Schibsted, Bonnier executives share sustainability strategies amidst digital transformation

By Rashi Mishra

City, University of London

London, United Kingdom


During INMA’s 2024 World Congress of News Media in London last week, industry leaders addressed the digitisation of the media industry in Scandinavian countries and the issues that could arise from the end of such digital transformation. 

Siv Juvik Tveitnes, chief executive officer at Norway’s Schibsted News, told conference attendees the Scandinavian media industry is digital-focused and explained how far it has come in terms of digitising business models: “Maybe Scandinavia will be the first [group of] countries that actually become pure digital media companies. Our printed paper will go away first. What will happen then, we don’t know.” 

Tveitnes raised concerns about how the countries should position themselves, continue building audiences in a purely digital environment, and work with their brands’ marketing. “So, how will the end of our digital transformation be? That is a challenge that we really need to understand,” she noted. 

She added that moving forward, it is also important to finance journalism, consider the effect of Artificial Intelligence, recruit younger generations, and stay relevant for future generations. 

Siv Juvik Tveitnes of Schibsted and Anders Eriksson of Bonnier shared how news media companies can thrive in the new digital environment.
Siv Juvik Tveitnes of Schibsted and Anders Eriksson of Bonnier shared how news media companies can thrive in the new digital environment.

Staying relevant with changing formats

Anders Eriksson, chief executive officer at Sweden’s Bonnier News, emphasised the need to stay relevant: “That is the key challenge. To keep a direct relationship with the audience, especially the younger audience, we have to keep the formats that are attractive and engaging.” 

He added that audio is the key format for engaging younger audiences and is also suitable for Bonnier’s content and brand. 

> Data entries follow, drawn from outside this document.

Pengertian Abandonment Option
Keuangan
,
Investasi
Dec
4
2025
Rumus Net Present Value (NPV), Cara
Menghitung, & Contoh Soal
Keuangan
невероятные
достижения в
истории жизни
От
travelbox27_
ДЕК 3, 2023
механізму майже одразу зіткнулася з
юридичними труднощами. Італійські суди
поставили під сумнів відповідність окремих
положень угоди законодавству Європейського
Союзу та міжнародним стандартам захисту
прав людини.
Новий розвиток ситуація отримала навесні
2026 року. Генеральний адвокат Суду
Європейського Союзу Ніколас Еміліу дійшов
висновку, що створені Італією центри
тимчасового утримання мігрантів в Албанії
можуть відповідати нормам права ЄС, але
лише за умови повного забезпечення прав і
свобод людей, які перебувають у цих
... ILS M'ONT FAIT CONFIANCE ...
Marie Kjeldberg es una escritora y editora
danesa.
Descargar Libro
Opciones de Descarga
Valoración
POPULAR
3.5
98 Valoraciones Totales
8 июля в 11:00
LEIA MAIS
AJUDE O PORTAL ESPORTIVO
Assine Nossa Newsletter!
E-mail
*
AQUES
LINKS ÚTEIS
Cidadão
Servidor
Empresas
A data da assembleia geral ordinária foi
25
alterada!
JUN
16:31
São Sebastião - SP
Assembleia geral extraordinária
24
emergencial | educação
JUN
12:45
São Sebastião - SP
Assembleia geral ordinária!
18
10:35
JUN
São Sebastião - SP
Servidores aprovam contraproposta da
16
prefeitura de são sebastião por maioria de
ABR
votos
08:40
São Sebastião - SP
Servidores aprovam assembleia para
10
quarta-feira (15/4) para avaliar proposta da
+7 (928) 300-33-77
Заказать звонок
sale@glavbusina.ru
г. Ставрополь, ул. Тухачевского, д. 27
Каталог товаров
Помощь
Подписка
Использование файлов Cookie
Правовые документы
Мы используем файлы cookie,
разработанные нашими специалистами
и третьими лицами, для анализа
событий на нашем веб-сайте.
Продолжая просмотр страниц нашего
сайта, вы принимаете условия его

Emphasising how the format is an important factor in attracting younger audiences to their news readership, Tveitnes said: “We come from newspaper legacy; we are best in the world to write long texts, take still photos. When we see the younger generation, they want more audio and video, so we really need to invest in these formats.”

Shaping the future of news coverage

Unlike any other region in the world, the Scandinavian news media has not only reshaped but continues to influence the news media of the future. It is at the forefront of digital transformation, globalisation, and innovation for its digital brands.

Scandinavian brands were pioneers in introducing subscription models and diversifying revenue streams, and now they are successfully experimenting with generative AI — while maintaining their commitment to journalistic integrity and quality. 

According to a recent Reuters news report, Norway and Sweden are the top two countries with the highest populations that pay for online news, at 39% and 33%, respectively. 

Tveitnes credited those numbers to several factors:

  • A high trust their societies have both in the country and in the news.
  • Equality among its residents.
  • A well-developed welfare system that also leads to trust in the news.
  • Being wealthy countries where most people can afford to pay for the news.

In the 1990s, the government invested in Internet infrastructure, driving digital development in Sweden and Norway, Eriksson said. According to Tveitnes, the early adoption of smartphones also brought digital maturity to the region. 

“We also have a subscription tradition when it comes to news, which is different to some other countries,” Eriksson said. “Though behind Finland and Denmark in terms of trust, approaching younger readers, trust is not an issue, it's more about the format and distribution, users experience and the product.” 

Tveitnes said the biggest challenge in the industry and in Scandinavian countries in general is how to reach out to younger generations. However, clear strategies, using platforms that attract younger people, and building on different platforms can get them to brands’ news sites, she said:

“The news media in these countries have a very high position and reach. Most people go to our news sites directly and not through social media; in a global comparison, that is very unique to the Scandinavian countries.” 

The value of collaboration 

Swedish management culture “is consensus-oriented, non-hierarchical, approached management,” Eriksson said. He said a cross-functional approach empowers people, which in turn supports innovation: “We live quite integrated through collaboration.” 

In fact, an integrated strategy and cross-functional approach are the only ways to get things done; while organisations used to be more silo-oriented, the use of metrics shows the value of such an approach.

Bundling also plays a role in successfully reaching audiences, and Bonnier’s bundling includes national news, local newspapers, magazines and feature content drawn from several hundred titles, as well as a digital bundle option. Launched more than a year ago, the bundle has 75,000 subscriptions, with one-third signed up for the digital bundle.

“The idea is to bring more value [by] trying to reach households which will become active users of our content and journalism, then optimise that and deliver more value, more journalism, more content to our users. The target is more on households than individuals, to bring more value,” Eriksson said. 

Tveitnes agreed with that approach, adding, “Bundling is really about the user’s needs, [and is] a good way to create more engagement and increase loyalty.”